L'argument relatif au délai

[11]          J'ai conclu que l'" approche créative " qu'avait proposée l'avocat de l'appelante dans l'affaire Vivian M. May, précitée,quant à l'interprétation des paragraphes 261(1) et (3) de la Loi doit être rejetée. L'intention du législateur de fixer un délai pour la présentation d'une demande de remboursement est énoncée en termes non équivoques. Les appelants en l'espèce voudraient que la Cour interprète cette disposition particulière comme correspondant à ce qu'ils croyaient que le législateur aurait dit si ce dernier avait été saisi de cette situation particulière. Lorsque la signification d'un texte est claire, notre cour n'a pas compétence pour en atténuer les conséquences. Bien que notre cour puisse être en droit d'interpréter le libellé d'une loi adoptée par le législateur, elle ne peut le déformer pour le rendre conforme à ce qu'elle peut considérer comme raisonnable[8].
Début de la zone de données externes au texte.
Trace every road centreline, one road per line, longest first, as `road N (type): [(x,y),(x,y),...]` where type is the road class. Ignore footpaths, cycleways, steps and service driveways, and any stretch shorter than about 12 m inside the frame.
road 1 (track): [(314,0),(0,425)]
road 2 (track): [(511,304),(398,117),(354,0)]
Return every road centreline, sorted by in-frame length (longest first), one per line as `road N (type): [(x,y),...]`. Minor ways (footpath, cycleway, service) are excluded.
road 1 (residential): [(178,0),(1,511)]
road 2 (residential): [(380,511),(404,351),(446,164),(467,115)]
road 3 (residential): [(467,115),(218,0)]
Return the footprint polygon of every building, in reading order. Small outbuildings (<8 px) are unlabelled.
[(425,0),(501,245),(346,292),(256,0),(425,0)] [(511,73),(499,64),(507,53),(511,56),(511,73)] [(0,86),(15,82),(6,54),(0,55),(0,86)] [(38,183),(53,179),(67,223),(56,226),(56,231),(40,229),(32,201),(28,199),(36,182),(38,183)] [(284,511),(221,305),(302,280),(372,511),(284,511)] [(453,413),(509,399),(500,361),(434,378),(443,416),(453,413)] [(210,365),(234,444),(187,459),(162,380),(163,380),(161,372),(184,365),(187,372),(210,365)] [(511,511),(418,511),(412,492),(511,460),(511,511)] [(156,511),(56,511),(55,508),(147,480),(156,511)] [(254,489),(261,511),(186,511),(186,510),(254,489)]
[12]          Je suis également d'avis que l'affaire Hansen se distingue de la présente espèce aussi bien en fait qu'en droit. Dans cette cause-là, il s'agissait de savoir si le droit de Mme Hansen de former une demande d'indemnisation à l'égard d'un terrain qui avait été exproprié aux fins d'une route était prescrit parce que le délai d'un an prévu à l'article 25 de la loi intitulée Expropriation Act[9] était écoulé. La commission appelée Expropriation Compensation Board (la " commission ") avait décidé que le ministère, étant lié par la préclusion, ne pouvait se fonder sur le délai. L'appel était interjeté contre cette décision. Pour ce qui est des faits relatifs à l'affaire Hansen, au cours d'une réunion entre les avocats tenue en juin 1995, le négociateur du ministère avait déclaré à l'avocat de Mme Hansen que le délai d'un an commencerait à courir à compter de la date de possession, soit le 8 août, plutôt qu'à compter de la date du paiement comme le spécifiait la disposition pertinente, soit le 21 juillet. Le juge MacKenzie, de la Cour d'appel, a conclu que cette déclaration n'était pas ambiguë et que c'était une déclaration de fait destinée à être suivie et ayant été suivie et il a statué que la commission avait eu raison de conclure que les éléments de la préclusion promissoire avaient été établis. Cet arrêt n'aide guère les appelants, car la préclusion à laquelle il a été conclu concernait une déclaration de fait, qui avait été suivie par Mme Hansen à son détriment. Tel n'est pas le cas dans la présente espèce, dans laquelle les déclarations de M. Gravelle (et d'autres représentants de Revenu Canada) reflétaient l'interprétation du ministère quant aux dispositions pertinentes de la Loi.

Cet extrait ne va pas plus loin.